Extrait du document:
%%

La loi du 10 mars 2023 relative à l'accélération de la production d'énergies renouvelables (ENR) intervient dans un contexte de crise énergétique et climatique avec pour objectif affiché de permettre à la France de rattraper son retard en matière de transition énergétique, par le biais d'un déploiement accéléré des installations de production d'ENR.

En effet, la guerre en Ukraine et la sous-performance historique du parc nucléaire français ont mis en évidence le sujet de la sécurité d'approvisionnement énergétique, l'un des volets de la programmation pluriannuelle de l'énergie (PPE). La France, et plus largement les pays européens, ont donc réhaussé leurs ambitions climatiques, notamment par l'adoption de cette loi.

Celle-ci s'inscrit dans la continuité de la loi du 8 novembre 2019 relative à l'énergie et au climat, laquelle fixe comme objectif majeur de la politique énergétique française d'atteindre la neutralité carbone à l'horizon 2050 en divisant les émissions de gaz à effet de serre par un facteur supérieur à six.

Parmi les objectifs de la PPE, l'article L. 100-4 du code de l'énergie dans sa rédaction actuelle prévoit de porter la part des ENR à 23 % de la consommation finale brute d'énergie en 2020 et à 33 % au moins en 2030. À cette date, les ENR devront représenter au moins 40 % de la production d'électricité, 38 % de la consommation finale de chaleur, 15 % de la consommation finale de carburant et 10% de la consommation de gaz. Cependant, il faut en moyenne deux fois plus de temps à la France pour la construction d'un parc solaire ou éolien par rapport à ses partenaires européens, ce qui ne facilite pas l'atteinte de ces objectifs. Le droit actuel induit des procédures administratives longues et complexes ainsi qu'un délai très long lié à l'instruction des litiges par les juridictions compétentes.

%%

Consigne:
Rédigez la suite du texte sur la loi du 10 mars 2023 et les énergies renouvelables, en reprenant juste après sa dernière phrase. Les lignes ci-dessous n'ont aucun rapport avec ce qui est demandé ici.

Extraits des lignes:
%%

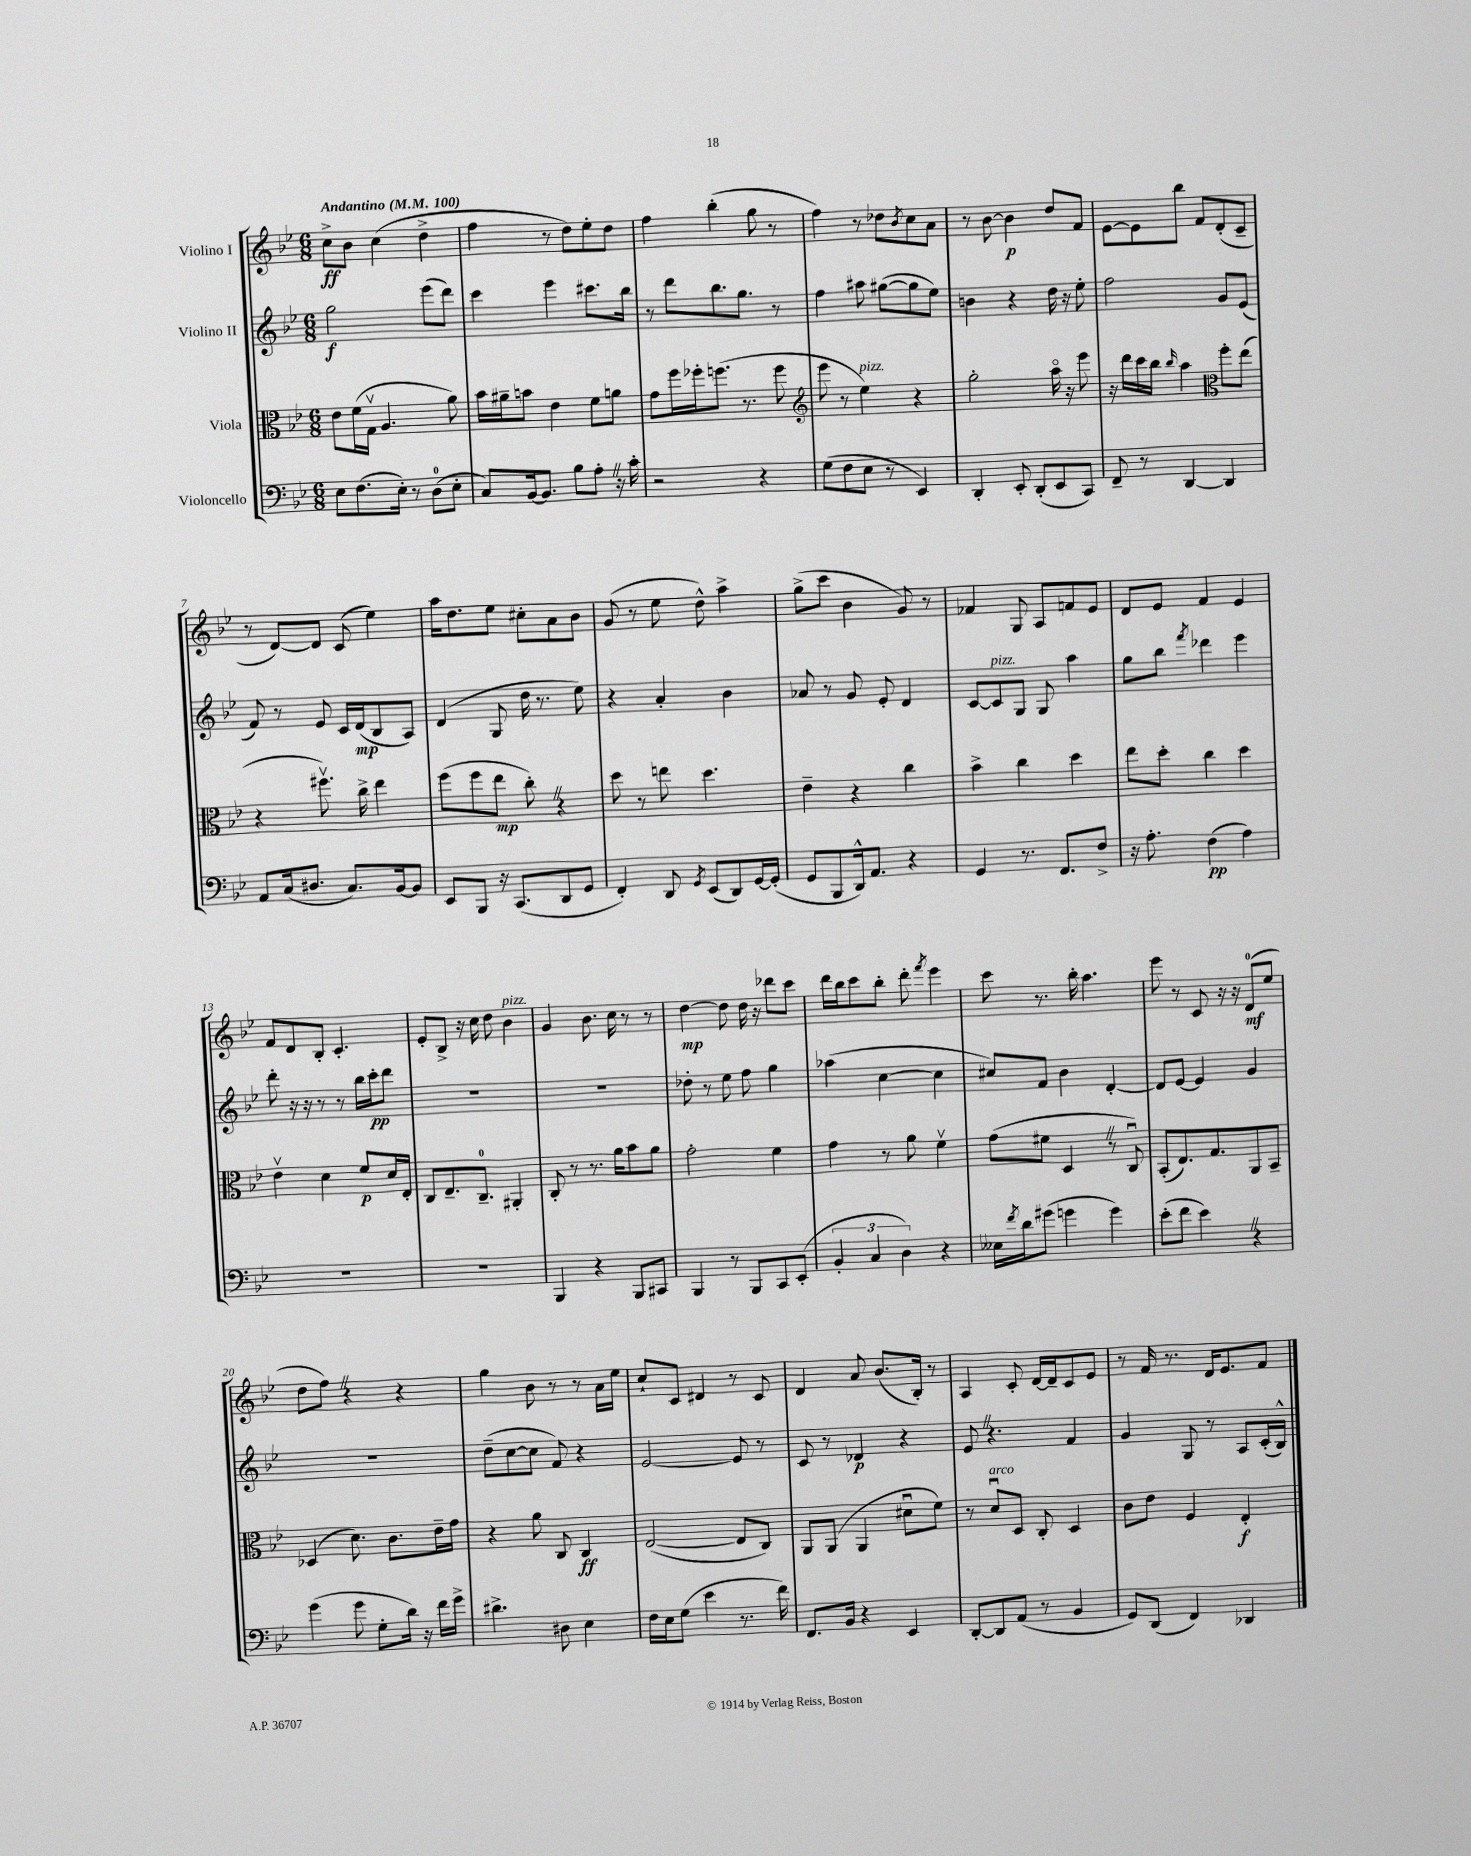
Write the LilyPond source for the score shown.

<<
\new StaffGroup <<
\new Staff = "s0" \with { instrumentName = "Violino I" } {
    \clef treble \key bes \major \numericTimeSignature \time 6/8 \tempo "Andantino" 4 = 100
    c''8->\ff bes'8 c''4( d''4-> |
    f''4 r8 d''8) ees''8-. d''8 |
    f''4 bes''4-.( g''8 r8 |
    f''4) r8 des''8 \acciaccatura { bes'8 } c''8 a'8 |
    r8 bes'8~ bes'4\p d''8 f'8 |
    ees'8~ ees'8 bes''8 f'8 d'8-.( c'8-- |
    r8 d'8~) d'8 c'8( ees''4) |
    a''16 d''8. ees''8 cis''8-. a'8 bes'8 |
    g'8( r8 ees''8 d''8-^) a''4-> |
    g''8->( c'''8 bes'4 g'8) r8 |
    fes'4 g8 a8 f'8 ees'8 |
    d'8 ees'8 f'4 ees'4 |
    f'8 d'8 bes8-. c'4.-. |
    ees'8-. bes8-> r16 c''16 d''8 bes'4^\markup { \italic "pizz." } |
    g'4 bes'8. c''16 r8 r8 |
    d''4~\mp d''8 d''16 r16 des'''8 c'''8 |
    d'''16 bes''16 c'''8 bes''8-. d'''8-. \acciaccatura { f'''8 } ees'''4 |
    c'''8 r8. bes''16-. a''4. |
    ees'''8 r8 c'8 r16 r16 d'8-0\mf( ees''8 |
    d''8 f''8) \once \override BreathingSign.text = \markup { \musicglyph "scripts.caesura.straight" } \breathe r4 r4 |
    g''4 bes'8 r8 r8 a'16 ees''16 |
    c''8-! c'8 dis'4 r8 c'8 |
    d'4 a'8 bes'8.( bes16-.) r8 |
    a4 c'8-. d'16~ d'16-- c'8 ees'8 |
    r8 f'16 r8. d'16 ees'8. f'8 \bar "|." |
}
\new Staff = "s1" \with { instrumentName = "Violino II" } {
    \clef treble \key bes \major \numericTimeSignature \time 6/8
    g''2\f ees'''8( d'''8) |
    c'''4 ees'''4 cis'''8. bes''16 |
    r8 d'''8 bes''8. g''8. r8 |
    f''4 ais''8 gis''8~( gis''8 ees''8) |
    b'4 r4 d''16 r16 ees''8-. |
    f''2 g'8 ees'8( |
    f'8) r8 ees'8 c'16 d'16\mp( bes8 a8) |
    d'4( g8 d''16 r8. ees''8) |
    r4 a'4-. bes'4 |
    aes'8 r8 g'8 ees'8-. d'4 |
    c'8~ c'8^\markup { \italic "pizz." } g8 g8 a''4 |
    g''8 bes''8 \acciaccatura { f'''8 } des'''4 ees'''4 |
    d'''8-. r16 r16 r8 r8 bes''16 c'''16-.\pp d'''8 |
    R2. |
    R2. |
    des''8-. r8 ees''8 f''8 g''4 |
    aes''4( c''4~ c''4 |
    cis''8) f'8 bes'4 d'4~-. |
    d'8 ees'8~ ees'4 g'4 |
    R2. |
    d''8--( c''8~ c''8 f'8) r4 |
    ees'2~ ees'8 r8 |
    c'8 r8 des'4\p r4 |
    ees'8 \once \override BreathingSign.text = \markup { \musicglyph "scripts.caesura.straight" } \breathe r4. f'4 |
    g'4 g8 r8 a8 c'16-.( bes16-^) \bar "|." |
}
\new Staff = "s2" \with { instrumentName = "Viola" } {
    \clef alto \key bes \major \numericTimeSignature \time 6/8
    ees'8 f'16( g16\upbow a4. a'8) |
    bes'16 ais'16-- b'8 ees'4 f'8 a'8 |
    g'8 f''16 fes''16-. f''8.( r8. f''8 |
    \clef treble ees'''8 r8 ees''4^\markup { \italic "pizz." }) r4 |
    g''2-. a''16\flageolet r16 ees'''8 |
    r16 d'''16 c'''16 bes''16 \grace { bes''16 } a''4 \clef alto f''8-. ees''8( |
    r4 fis''8.\upbow) c''16-> ees''4 |
    f''8( f''8 ees''8\mp c''8-.) \once \override BreathingSign.text = \markup { \musicglyph "scripts.caesura.straight" } \breathe r4 |
    d''8 r8 e''8 d''4. |
    ees'4-- r4 c''4 |
    bes'4-> c''4 d''4 |
    ees''8 d''8-. c''4 d''4 |
    ees'4\upbow d'4 f'8\p d'16 ees16-. |
    c8 ees8.-- c8.-0-- ais,4-. |
    c8-. r8 r8. a'16 bes'8 a'8 |
    g'2-. f'4 |
    g'4 r8 a'8 f'4\upbow |
    g'8( fis'8 d4 \once \override BreathingSign.text = \markup { \musicglyph "scripts.caesura.straight" } \breathe r8 c8\downbow) |
    bes,8-.( ees8.) g8. a,8 bes,8-- |
    des4( d'8.) c'8. ees'16-- g'16 |
    r4 a'8 c8 c4\ff |
    ees2~( ees8 c8) |
    a,8 a,8( a,4 dis'8\downbow f'8) |
    r8 d'8\downbow^\markup { \italic "arco" } d8 c8-. d4 |
    c'8 ees'8 f4 ees4-.\f \bar "|." |
}
\new Staff = "s3" \with { instrumentName = "Violoncello" } {
    \clef bass \key bes \major \numericTimeSignature \time 6/8
    ees8 f8.( ees16-.) r8 d8-0( ees8-. |
    c8) bes,16~ bes,8. bes8 a8-. \once \override BreathingSign.text = \markup { \musicglyph "scripts.caesura.straight" } \breathe r16 c'16-. |
    r2 r4 |
    g8( f8 ees8 r8 ees,4) |
    d,4-. ees,8-. d,8-.( ees,8 c,8) |
    f,8-- r8 d,4~ d,4 |
    a,8 c16( dis8. c8.) bes,16~ bes,8 |
    ees,8 bes,,8 r16 c,8.( d,8 g,8 |
    f,4-.) d,8 \acciaccatura { g,8 } ees,8( d,8) g,16~ g,16-.( |
    g,8 bes,,8 d,16-^) a,8. r4 |
    g,4 r8. f,8. f8-> |
    r16 a8.-. f4\pp( a4) |
    R2. |
    R2. |
    bes,,4 r4 bes,,8 cis,8 |
    bes,,4 r8 bes,,8 c,8 ees,8-.( |
    \tuplet 3/2 { bes,4-. c4 d4) } r4 |
    eeses16 \acciaccatura { f'8 } d'16 gis'8( g'4 g'4) |
    ees'8-.( f'8 ees'4) \once \override BreathingSign.text = \markup { \musicglyph "scripts.caesura.straight" } \breathe r4 |
    g'4( g'8 g8-. d'16) r16 f'16 g'16-> |
    dis'4.-> dis8 ees4 |
    f16 ees16 g8( ees'4 r8. f'16) |
    f,8. bes,16 r4 ees,4 |
    d,8~-. d,8 a,8( r8 bes,4 |
    g,8) d,8( f,4) des,4 \bar "|." |
}
>>
>>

%%

Réponse:
Au niveau contentieux, de nombreuses simplifications ont été adoptées ces dernières années, comme la compétence en premier et dernier ressort (1) du Conseil d'État en cas de recours contre un projet de parc éolien en mer, la suppression du double degré de juridiction pour le contentieux relatif à l'éolien terrestre (2) , et des mesures concernant les autres sources d'ENR (3)  : méthanisation, photovoltaïque, géothermie …

Cependant, le constat posé est que ces modifications ne sont pas suffisantes pour atteindre les objectifs fixés par la PPE et permettre d'accélérer la production d'ENR. La loi ENR a finalement été adoptée le 11 mars 2023 avec de nombreuses modifications majeures de notre droit pour permettre l'essor des ENR.

Les associations environnementales, lorsque le projet de loi a été présenté en Conseil des ministres le 26 septembre 2022, avaient déjà alerté sur le fait que cette accélération des ENR ne devait pas s'effectuer au détriment des enjeux de protection de la biodiversité. L'ambition de ce texte est de lever tous les verrous qui retardent le déploiement des ENR mais il doit également répondre aux objectifs cruciaux de respect de la biodiversité, elle aussi indispensable pour lutter contre le dérèglement climatique.

La prise en compte de la biodiversité apparaît donc comme une condition essentielle de la réussite du déploiement des ENR. Les mesures d'accélération et de simplification de la loi du 10 mars 2023 prennent-elles suffisamment en considération les enjeux de protection de la biodiversité ? De nombreux dispositifs en faveur de la préservation de la biodiversité sont mis en place par la loi ENR du 10 mars 2023 et le déploiement des ENR en France pourra désormais s'effectuer sur la base de connaissances scientifiques précises des impacts sur l'environnement (I). Toutefois, l'on constate la prépondérance des objectifs de la PPE sur les enjeux de protection de la biodiversité (II).

I.-             La prise en compte des enjeux de protection de la biodiversité par la loi du 10 mars 2023 relative à l'accélération de la production des ENR

L'accélération de la production des ENR participe à la lutte contre le changement climatique tout comme d'ailleurs la protection de la biodiversité (A) et la loi du 10 mars 2023 instaure en ce sens un certain nombre de mesures permettant de limiter l'impact environnemental des futurs projets sur la biodiversité (B).

1. Le déploiement des ENR et la protection de la biodiversité : deux solutions majeures pour lutter contre le changement climatique.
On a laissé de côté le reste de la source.